=== TASK INSTRUCTIONS ===
In the lines below, find the one that contains "left eye: (423, 268)" and write it out exactly, along with every line that follows it.

=== INPUT DATA ===

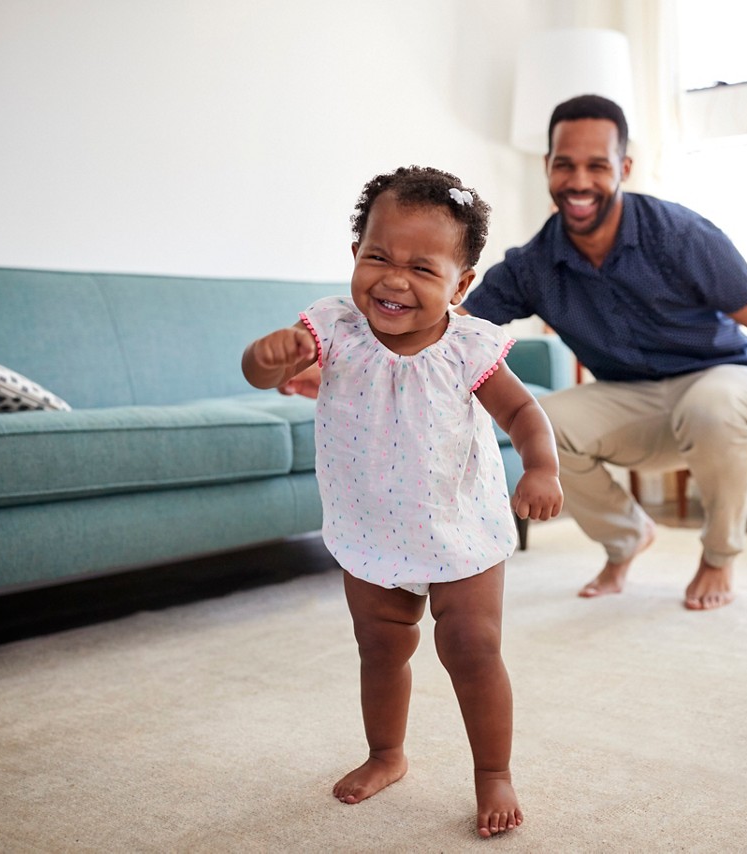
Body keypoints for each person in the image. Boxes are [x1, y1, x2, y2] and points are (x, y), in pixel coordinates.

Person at [459, 94, 747, 612]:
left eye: (597, 165)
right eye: (564, 165)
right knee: (544, 421)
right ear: (548, 167)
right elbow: (457, 327)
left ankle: (718, 556)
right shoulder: (534, 263)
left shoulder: (681, 236)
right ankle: (626, 537)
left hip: (727, 384)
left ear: (624, 167)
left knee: (711, 407)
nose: (578, 182)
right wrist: (352, 340)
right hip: (633, 402)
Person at [242, 165, 563, 838]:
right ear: (355, 253)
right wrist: (270, 357)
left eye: (423, 268)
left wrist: (540, 468)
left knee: (473, 646)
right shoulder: (331, 327)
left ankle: (492, 772)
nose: (393, 279)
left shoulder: (469, 345)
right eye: (377, 256)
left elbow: (525, 413)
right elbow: (261, 371)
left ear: (461, 284)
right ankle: (386, 753)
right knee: (381, 646)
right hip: (369, 525)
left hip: (459, 522)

=== ANSWER BOX ===
left eye: (423, 268)
left wrist: (540, 468)
left knee: (473, 646)
right shoulder: (331, 327)
left ankle: (492, 772)
nose: (393, 279)
left shoulder: (469, 345)
right eye: (377, 256)
left elbow: (525, 413)
right elbow: (261, 371)
left ear: (461, 284)
right ankle: (386, 753)
right knee: (381, 646)
right hip: (369, 525)
left hip: (459, 522)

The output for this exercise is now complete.